# Minn Kota Authorized Service Center - Algonac



## BilgeRat

Anyone looking for an authorized Minn Kota repair shop in the Metro Detroit/Lake St. Clair area, here is one: 

COASTLINE POWER & LIGHTING, LLC.
8338 ANCHOR BAY RD. 
ALGONAC, MI 48001 
Tel: 810-794-5951 
Fax: 810-794-5952 
Hours: 10am-6pm M-F 

I took my power drive unit in and they fixed it in couple of days. This is the only shop that is authorized by Minn Kota in the area other than out in Howell, Mi. The owner is real nice and honest person to deal with...

He will work on the motor guides but you need to call first about them. 

Esox, Can you make this a sticky for while? thanks....


----------



## Houghton laker

KD outdoors is also a dealer and Excellent workmanship and service!!....and he is a member here!


----------



## slowpoke

I have one that I need to get worked on.


----------



## jd53fisherman

i just shipped my anchor winch by minn kota to d and r sports. they were listed in my manual as a service/dealer. Anyone ever use these guys??


----------



## javelin

Wonderland Marine West in Howell is the other Minnkota authorized service center. You can contact them through the website www.wonderlandmarinewest.com


----------



## Skipper J

Orion Marine. In lake orion is also a dealer. 1-248-693-2400.


----------



## ESOX

Coastline rocks. Fast turnaround, fair pricing.


----------



## Worm Dunker

Due any of this places just sell parts? I broke the part that you push to raise or lower the motor.


----------



## auger

I need a foot pedal


----------



## lab1

Anyone have any good experiences with repair shops north of Saginaw? or that general area?


----------



## Kennybks

Coastline repaired my 101 EM and it's ran the rest of the season flawlessly. The fix was a bit painful costwise, but that's my luck.

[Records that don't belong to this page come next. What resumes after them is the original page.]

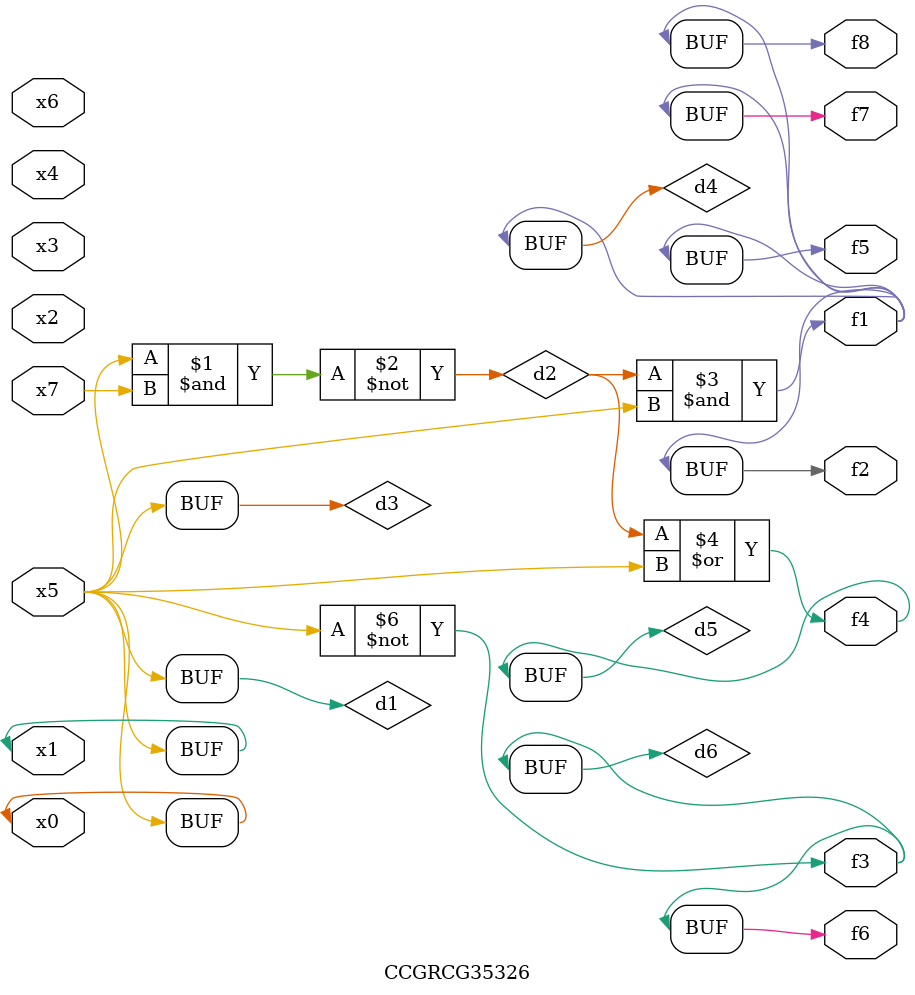
<source format=v>
module CCGRCG35326(
	input x0, x1, x2, x3, x4, x5, x6, x7,
	output f1, f2, f3, f4, f5, f6, f7, f8
);

	wire d1, d2, d3, d4, d5, d6;

	buf (d1, x0, x5);
	nand (d2, x5, x7);
	buf (d3, x0, x1);
	and (d4, d2, d3);
	or (d5, d2, d3);
	nor (d6, d1, d3);
	assign f1 = d4;
	assign f2 = d4;
	assign f3 = d6;
	assign f4 = d5;
	assign f5 = d4;
	assign f6 = d6;
	assign f7 = d4;
	assign f8 = d4;
endmodule

</source>
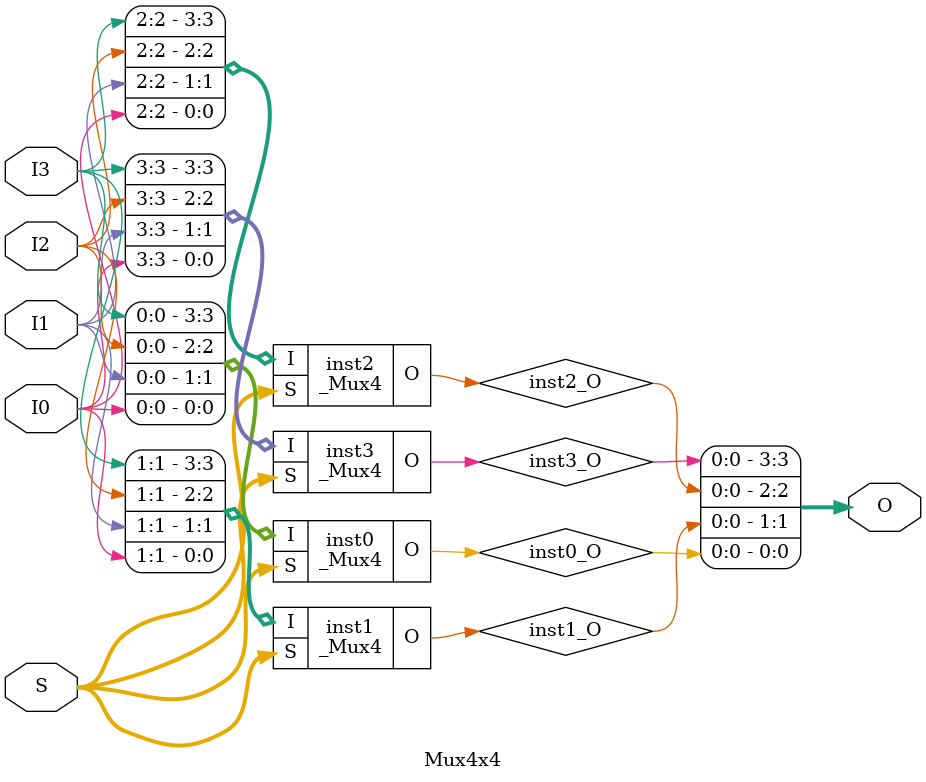
<source format=v>
module _Mux2 (input [1:0] I, input  S, output  O);
wire  inst0_out;
coreir_bitmux inst0 (.in0(I[0]), .in1(I[1]), .sel(S), .out(inst0_out));
assign O = inst0_out;
endmodule

module _Mux4 (input [3:0] I, input [1:0] S, output  O);
wire  inst0_O;
wire  inst1_O;
wire  inst2_O;
_Mux2 inst0 (.I({I[1],I[0]}), .S(S[0]), .O(inst0_O));
_Mux2 inst1 (.I({I[3],I[2]}), .S(S[0]), .O(inst1_O));
_Mux2 inst2 (.I({inst1_O,inst0_O}), .S(S[1]), .O(inst2_O));
assign O = inst2_O;
endmodule

module Mux4x4 (input [3:0] I0, input [3:0] I1, input [3:0] I2, input [3:0] I3, input [1:0] S, output [3:0] O);
wire  inst0_O;
wire  inst1_O;
wire  inst2_O;
wire  inst3_O;
_Mux4 inst0 (.I({I3[0],I2[0],I1[0],I0[0]}), .S(S), .O(inst0_O));
_Mux4 inst1 (.I({I3[1],I2[1],I1[1],I0[1]}), .S(S), .O(inst1_O));
_Mux4 inst2 (.I({I3[2],I2[2],I1[2],I0[2]}), .S(S), .O(inst2_O));
_Mux4 inst3 (.I({I3[3],I2[3],I1[3],I0[3]}), .S(S), .O(inst3_O));
assign O = {inst3_O,inst2_O,inst1_O,inst0_O};
endmodule


</source>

I'm really hoping I'll get a couple more years without issues. There was a 90 day guarantee after the service, so I tried to keep it as wet as possible.

Trouble was, that was pretty late in the trolling season, so it really only had minimal hours. Went out for a last hoorah Friday and ran it a few hours.

I hate winterizing and waiting. I miss it already!


----------



## catfish48023

BilgeRat said:


> Anyone looking for an authorized Minn Kota repair shop in the Metro Detroit/Lake St. Clair area, here is one:
> 
> COASTLINE POWER & LIGHTING, LLC.
> 8338 ANCHOR BAY RD.
> ALGONAC, MI 48001
> Tel: 810-794-5951
> Fax: 810-794-5952
> Hours: 10am-6pm M-F



Any chance they work on both Minn Kotas and i-linked Humminbirds? I'm thinking about Ulterra + linked Solix in the new boat I'm contemplating. Not sure how often problems are encountered with linked trolling motor and fish finder, but it sure would be good to have the troubleshooting under one roof and avoid the finger pointing. I know both are owned by the same company, just nut sure if there's a shared service network?


----------



## gman

I'm looking for a battery for my ipilot remote, a little 3.7v lipo looking battery. Does anyone know where I can pick one up saginaw area? thanks in advance.


----------